Bansos akan Digenjot Lagi

SAPA: Presiden Joko Widodo menyerahkan bantuan modal kerja (BMK) dan bantuan langsung tunai (BLT) minyak goreng kepada peserta Program Keluarga Harapan (PKH) di Pasar Sungai Duri, Kabupaten Bengkayang, Kalimantan Barat, Selasa (9/8). (ANTARA/JOGLO JATENG)

JAKARTA, Joglo Jateng – Pemerintah berencana akan menggenjot lagi bantuan sosial (bansos). Karena itu, Presiden Joko Widodo menyatakan, pihaknya akan menghitung lagi Anggaran Pendapatan dan Belanja Negara (APBN) untuk menambah pemberian bansos tersebut.

“Nanti kalau APBN-nya ada uang lebih, nanti akan kami, insya Allah akan kami tambahkan,” kata Jokowi.

Ia mengatakan hal itu saat menyerahkan bantuan modal kerja (BMK) dan bantuan langsung tunai (BLT) minyak goreng kepada peserta Program Keluarga Harapan (PKH) di Pasar Sungai Duri, Kabupaten Bengkayang, Provinsi Kalimantan Barat, Selasa (9/8).

Saat memberikan bantuan, Jokowi berpesan agar masyarakat memanfaatkan BMK senilai Rp1,2 juta sebagai tambahan modal kerja atau modal usaha. Bantuan tersebut juga dapat digunakan untuk memenuhi kebutuhan yang produktif.

“Jangan ya, jangan dibelikan handphone. Kalau bisa, dipakai untuk tambahan modal kerja, modal usaha. Kalau enggak, ya dipakai untuk kebutuhan-kebutuhan yang produktif. Jangan dipakai untuk beli pulsa,” ucapnya.

Sementara itu, terkait BLT, Jokowi menyarankan agar uang bantuan tersebut digunakan untuk membeli sembako. “Ibu-ibu, ini ya, yang Rp 300 ribu silakan untuk pembelian sembako dan minyak goreng ya; namanya untuk bantuan sosial,” ujar Jokowi.

Sebelumnya, Kepala Badan Pusat Statistik (BPS) Margo Yuwono mengatakan, kebijakan subsidi dan bantuan sosial, serta pengekangan suku bunga acuan cukup efektif. Yakni dalam mengendalikan inflasi domestik, menjaga daya beli masyarakat, dan menjaga kondisi dunia usaha tetap kondusif.

“Dari dorongan berbagai kebijakan tersebut, perekonomian Indonesia berhasil tumbuh 5,44 persen pada triwulan II-2022,” ujar Margo dalam Pengumuman Pertumbuhan Ekonomi Triwulan II 2022, Jumat (5/8).

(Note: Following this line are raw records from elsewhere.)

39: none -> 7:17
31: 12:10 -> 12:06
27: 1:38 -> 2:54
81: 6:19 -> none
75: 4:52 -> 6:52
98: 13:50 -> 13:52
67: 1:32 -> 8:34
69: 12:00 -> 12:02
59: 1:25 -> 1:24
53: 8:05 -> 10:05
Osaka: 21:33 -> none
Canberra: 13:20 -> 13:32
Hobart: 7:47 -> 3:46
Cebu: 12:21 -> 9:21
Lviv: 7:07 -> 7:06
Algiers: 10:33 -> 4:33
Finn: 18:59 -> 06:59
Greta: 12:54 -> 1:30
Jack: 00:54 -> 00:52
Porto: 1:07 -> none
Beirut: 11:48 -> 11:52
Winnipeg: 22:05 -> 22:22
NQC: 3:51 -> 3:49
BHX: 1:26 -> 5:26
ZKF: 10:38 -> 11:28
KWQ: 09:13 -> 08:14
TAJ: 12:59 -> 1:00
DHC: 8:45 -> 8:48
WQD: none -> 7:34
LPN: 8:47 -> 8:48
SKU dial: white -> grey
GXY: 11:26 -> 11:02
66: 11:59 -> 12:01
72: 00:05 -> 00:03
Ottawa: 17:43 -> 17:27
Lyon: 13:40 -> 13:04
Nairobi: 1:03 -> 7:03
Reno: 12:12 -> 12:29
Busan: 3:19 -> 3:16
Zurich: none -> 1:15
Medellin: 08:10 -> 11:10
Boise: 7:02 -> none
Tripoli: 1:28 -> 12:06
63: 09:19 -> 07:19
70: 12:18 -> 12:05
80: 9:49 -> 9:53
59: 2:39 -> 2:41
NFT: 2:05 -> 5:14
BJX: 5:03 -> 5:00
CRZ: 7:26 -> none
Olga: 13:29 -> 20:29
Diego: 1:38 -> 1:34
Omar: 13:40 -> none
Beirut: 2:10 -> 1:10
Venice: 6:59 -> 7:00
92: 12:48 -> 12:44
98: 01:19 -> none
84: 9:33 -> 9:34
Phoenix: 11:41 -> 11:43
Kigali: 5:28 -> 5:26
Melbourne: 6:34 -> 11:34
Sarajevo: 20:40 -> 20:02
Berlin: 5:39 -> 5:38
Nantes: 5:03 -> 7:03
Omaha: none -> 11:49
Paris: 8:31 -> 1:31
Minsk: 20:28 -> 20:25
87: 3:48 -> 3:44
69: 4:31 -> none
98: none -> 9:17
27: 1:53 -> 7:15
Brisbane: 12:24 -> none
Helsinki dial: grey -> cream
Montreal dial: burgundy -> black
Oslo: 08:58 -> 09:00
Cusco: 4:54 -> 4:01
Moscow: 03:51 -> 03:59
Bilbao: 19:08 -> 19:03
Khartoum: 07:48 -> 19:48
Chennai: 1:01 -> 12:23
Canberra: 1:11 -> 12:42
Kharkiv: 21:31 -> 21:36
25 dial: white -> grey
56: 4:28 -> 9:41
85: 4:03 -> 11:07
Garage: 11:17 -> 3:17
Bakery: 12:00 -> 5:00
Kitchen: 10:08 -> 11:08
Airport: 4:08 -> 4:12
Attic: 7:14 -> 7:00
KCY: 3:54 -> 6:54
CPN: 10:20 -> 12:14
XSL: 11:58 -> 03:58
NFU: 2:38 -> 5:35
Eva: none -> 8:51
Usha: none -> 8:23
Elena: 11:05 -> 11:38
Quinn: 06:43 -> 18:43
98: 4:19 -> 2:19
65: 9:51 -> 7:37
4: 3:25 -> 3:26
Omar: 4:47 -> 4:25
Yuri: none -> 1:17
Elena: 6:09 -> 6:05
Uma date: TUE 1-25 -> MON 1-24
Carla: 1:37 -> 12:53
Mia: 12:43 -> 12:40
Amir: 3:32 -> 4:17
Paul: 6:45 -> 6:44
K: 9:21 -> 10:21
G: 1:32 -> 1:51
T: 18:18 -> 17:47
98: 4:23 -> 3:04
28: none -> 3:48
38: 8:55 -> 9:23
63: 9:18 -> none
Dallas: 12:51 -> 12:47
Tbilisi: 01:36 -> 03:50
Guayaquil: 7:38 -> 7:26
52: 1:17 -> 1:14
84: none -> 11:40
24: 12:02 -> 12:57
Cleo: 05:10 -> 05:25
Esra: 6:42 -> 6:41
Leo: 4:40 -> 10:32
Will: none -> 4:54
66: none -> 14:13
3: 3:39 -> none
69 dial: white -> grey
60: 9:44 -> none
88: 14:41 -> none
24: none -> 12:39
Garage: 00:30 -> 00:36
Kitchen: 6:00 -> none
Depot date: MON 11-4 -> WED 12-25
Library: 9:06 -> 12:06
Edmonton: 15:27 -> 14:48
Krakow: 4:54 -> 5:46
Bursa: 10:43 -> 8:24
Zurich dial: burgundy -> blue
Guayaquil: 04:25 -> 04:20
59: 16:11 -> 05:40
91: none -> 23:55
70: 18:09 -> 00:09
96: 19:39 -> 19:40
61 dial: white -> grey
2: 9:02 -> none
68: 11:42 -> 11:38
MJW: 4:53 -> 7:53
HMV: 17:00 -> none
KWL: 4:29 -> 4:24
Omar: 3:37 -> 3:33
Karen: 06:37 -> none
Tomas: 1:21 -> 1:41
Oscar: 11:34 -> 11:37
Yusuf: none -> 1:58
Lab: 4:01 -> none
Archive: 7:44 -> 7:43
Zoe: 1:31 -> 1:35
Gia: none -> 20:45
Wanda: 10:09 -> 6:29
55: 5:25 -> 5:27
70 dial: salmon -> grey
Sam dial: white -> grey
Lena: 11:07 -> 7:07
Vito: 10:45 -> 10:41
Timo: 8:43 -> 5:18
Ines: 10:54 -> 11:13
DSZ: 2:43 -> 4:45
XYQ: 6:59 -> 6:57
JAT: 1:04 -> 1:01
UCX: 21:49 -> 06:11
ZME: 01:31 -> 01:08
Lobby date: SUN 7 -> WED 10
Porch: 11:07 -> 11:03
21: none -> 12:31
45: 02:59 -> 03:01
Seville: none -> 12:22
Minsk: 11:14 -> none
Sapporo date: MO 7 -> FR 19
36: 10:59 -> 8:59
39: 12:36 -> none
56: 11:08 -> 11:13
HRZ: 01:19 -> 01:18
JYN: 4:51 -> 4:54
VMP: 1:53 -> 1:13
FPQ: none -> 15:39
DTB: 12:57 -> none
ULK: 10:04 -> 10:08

Ia pun menilai pemerintah sangat jeli melakukan kebijakan dalam menghadapi tekanan global. Di sisi penerimaan negara, pemerintah memiliki pendapatan tak terduga atau windfall dari kenaikan harga komoditas dunia.

Dengan penerimaan yang baik tersebut, pemerintah melakukan kebijakan subsidi energi untuk menahan kenaikan harga komoditas dan meredam inflasi Indeks Harga Konsumen (IHK) domestik yang naik 4,94 persen pada Juli 2022. Namun, inflasi inti tercatat masih moderat di level 2,86 persen pada bulan lalu, yang menggambarkan daya beli masih terjaga.

“Jadi fiskal masih memberikan subsidi dan bansos yang meningkatkan daya beli masyarakat,” tuturnya.

Sementara dari kebijakan moneter, Margo menyebutkan Indonesia tak mengikuti negara lain seperti Amerika Serikat yang menaikkan suku bunga acuan. Sehingga Bank Indonesia masih menahan bunga kebijakan sebesar 3,5 persen. Hal itu yang memberi situasi kondusif bagi pelaku usaha sehingga seluruh aktivitas ekonomi masih berjalan dengan baik.

Dengan demikian jika seluruh kebijakan fiskal tersebut diubah atau terdapat kenaikan suku bunga acuan, tentunya akan ada perubahan di dalam kondisi perekonomian. Tetapi, dirinya tak bisa memperkirakan lebih lanjut karena BPS hanya mencatat apa yang sudah terjadi di dalam ekonomi domestik.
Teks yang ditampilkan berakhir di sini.